SURABAYA |Nusantara Jaya News – Pengakuan Surabaya kembali beraksara Jawa tidak disangkal. Aksara tradisional ini secara fisik telah tersebar di penjuru kota. Aksara Jawa sebagai signage telah terpasang di seluruh kantor kelurahan, kecamatan, OPD, Balai Kota hingga Kantor DPRD Kota Surabaya.
Pengakuan itu datang dari beberapa pihak di luar Surabaya. Bahkan pengakuan itu juga datang dari internal kota.
Jika pemasangan bukan merupakan instruksi dari pihak pemerintah (Walikota Surabaya), maka akan mustahil signage aksara Jawa itu bisa bertengger di kantor kantor pemerintah kota Surabaya.
Sayang pemasangan itu bersifat sekedar menggugurkan kewajiban karena instruksional. Belum ada greget mandiri dalam memajukan Aksara sebagai bagian dari budaya lokal (kearifan lokal) Surabaya.

KETENTUAN LATIHAN:
Menurut teks tentang aksara Jawa di Surabaya, di kantor mana saja signage aksara Jawa telah terpasang?

DATA MENTAH:
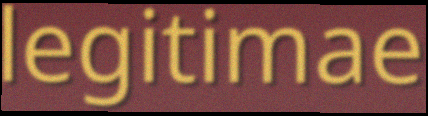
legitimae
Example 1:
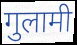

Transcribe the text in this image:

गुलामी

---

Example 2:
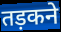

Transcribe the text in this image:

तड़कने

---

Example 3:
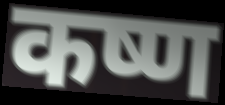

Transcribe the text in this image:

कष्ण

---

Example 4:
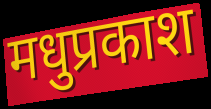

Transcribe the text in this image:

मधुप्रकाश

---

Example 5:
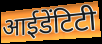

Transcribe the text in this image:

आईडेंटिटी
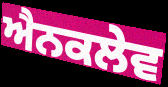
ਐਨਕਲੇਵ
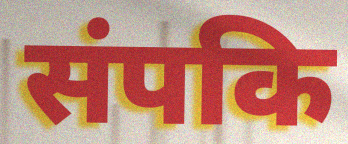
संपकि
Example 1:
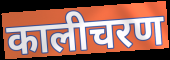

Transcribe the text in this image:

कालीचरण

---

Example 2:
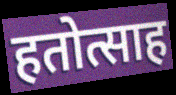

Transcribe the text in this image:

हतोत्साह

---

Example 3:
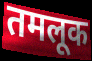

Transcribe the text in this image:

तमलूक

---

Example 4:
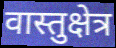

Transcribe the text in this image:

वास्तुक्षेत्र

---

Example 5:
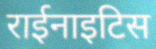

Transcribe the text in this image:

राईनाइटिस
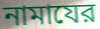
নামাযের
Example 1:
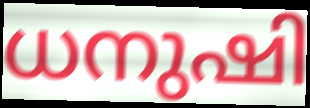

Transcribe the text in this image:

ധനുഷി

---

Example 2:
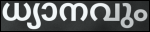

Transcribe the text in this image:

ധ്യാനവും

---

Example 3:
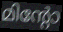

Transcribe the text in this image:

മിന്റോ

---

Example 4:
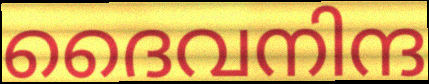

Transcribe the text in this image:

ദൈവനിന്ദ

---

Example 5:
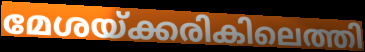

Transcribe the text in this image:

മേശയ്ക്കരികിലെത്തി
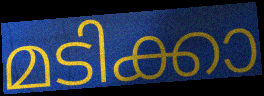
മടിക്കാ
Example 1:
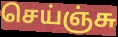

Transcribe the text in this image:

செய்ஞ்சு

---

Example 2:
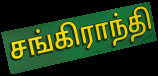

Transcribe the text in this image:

HASIL:
Di seluruh kantor kelurahan, kecamatan, OPD, Balai Kota hingga Kantor DPRD Kota Surabaya.